*About this exercise*. From the passage on the global productivity slowdown, set down word for word everything between "As Gross explains, weak" and "the emerging economics.", inclusive.

*Selected text*.
============================================================

As Gross explains, weak business investments and trade have gone hand in hand with low to negative interest rates. This has led capital being misallocated to low-risk projects and a slowdown in the formation of small businesses.

In addition, trends like the aging population have a significant influence on the economy, “since older consumers consume less of almost everything except health care,” he says.

The IMF study suggests that without great technological breakthroughs, productivity growth is not poised to return to the higher rates of the 1990s in the advanced economics or the early 2000s in the emerging economics.

“In other words, [this] warning speaks to a global productivity slowdown, not just a U.S.-based phenomena,” said Gross.

The bank warns that higher tariffs and immigration restrictions could exacerbate the slowdown, adding that growth in the U.S. and elsewhere is likely to be lower than average.

“High rates of growth and the productivity that drives it, are likely distant memories from a bygone era,” the Janus fund manager explained.

============================================================

*Record extracts*.
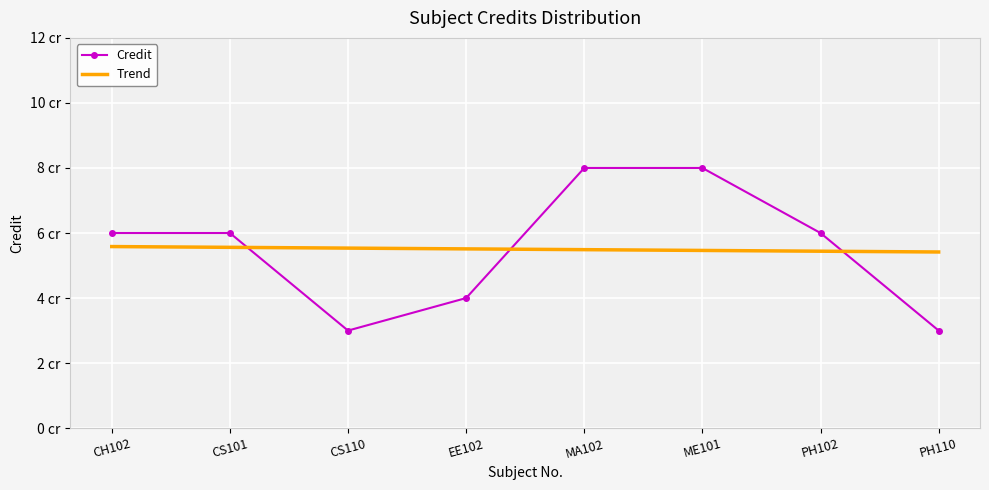

Is this an area chart (filled region under the line)?

No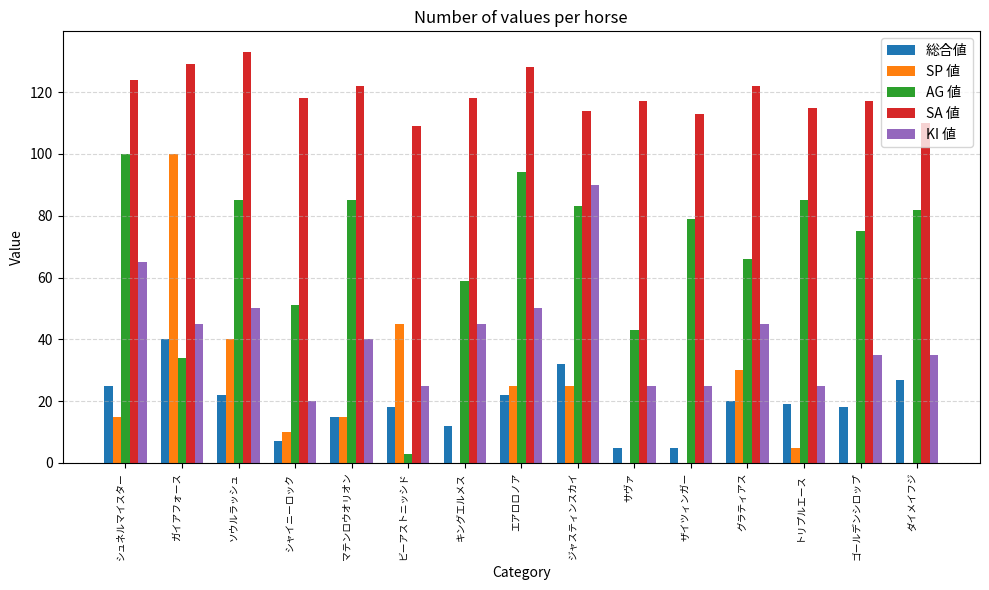

True or false: SA 値 has a value of 115 at トリプルエース.

True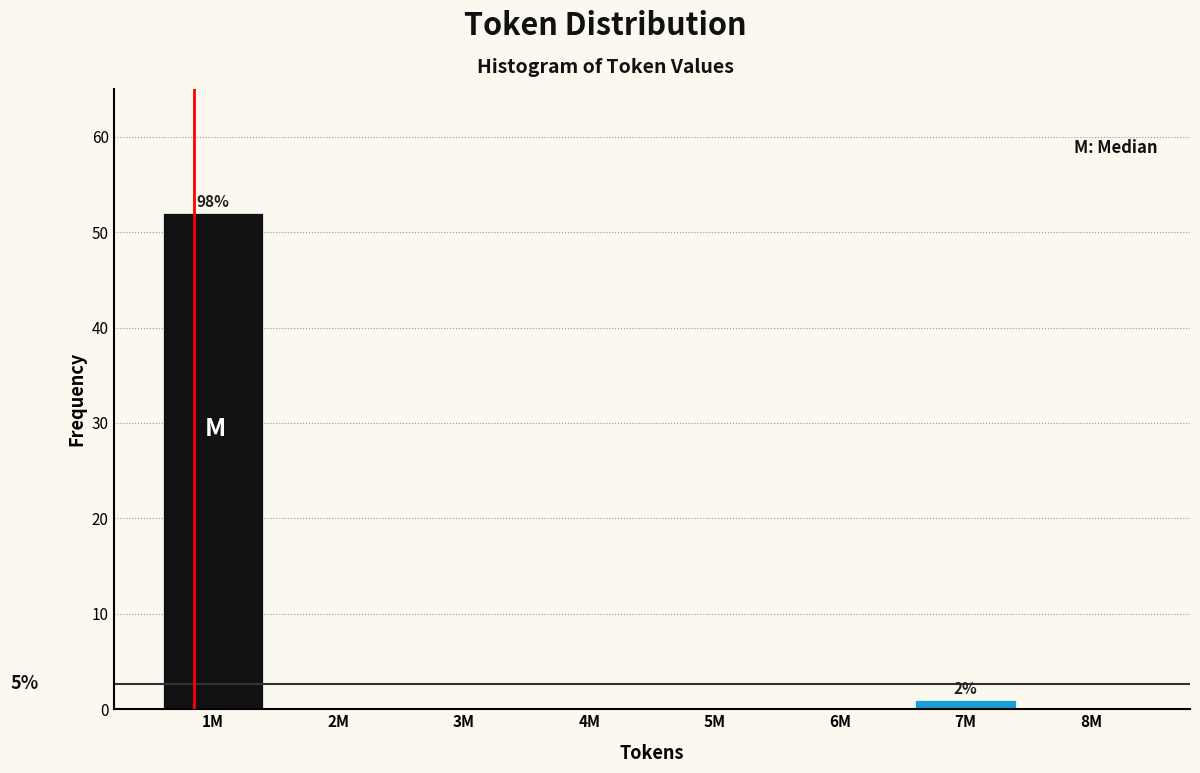

Reading left to right, transcribe all the data shown in this chart.

1M=52	2M=0	3M=0	4M=0	5M=0	6M=0	7M=1	8M=0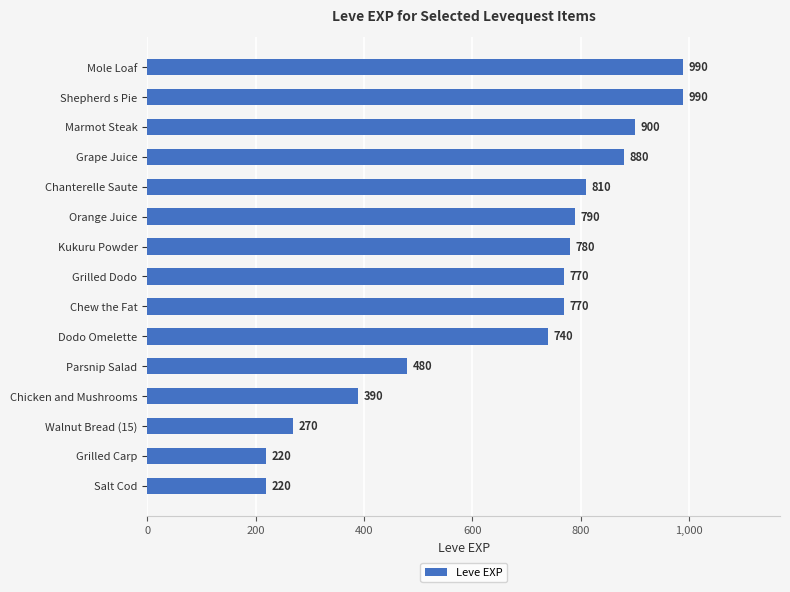

What is the smallest value displayed?

220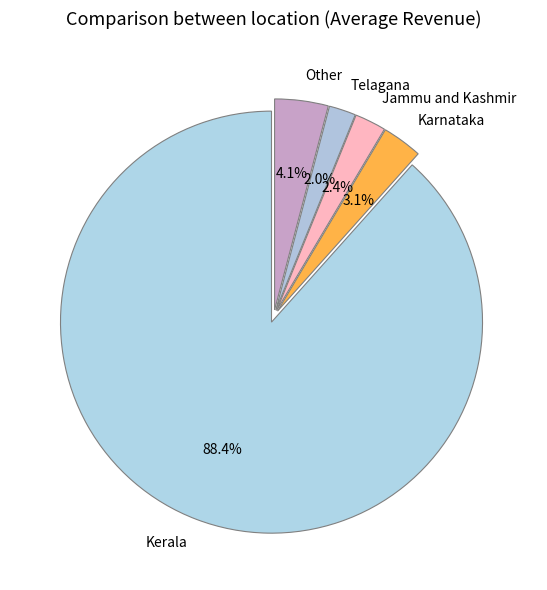

How many segments does this pie chart have?

5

============================================================

*Response to this exercise*.
As Gross explains, weak business investments and trade have gone hand in hand with low to negative interest rates. This has led capital being misallocated to low-risk projects and a slowdown in the formation of small businesses.

In addition, trends like the aging population have a significant influence on the economy, “since older consumers consume less of almost everything except health care,” he says.

The IMF study suggests that without great technological breakthroughs, productivity growth is not poised to return to the higher rates of the 1990s in the advanced economics or the early 2000s in the emerging economics.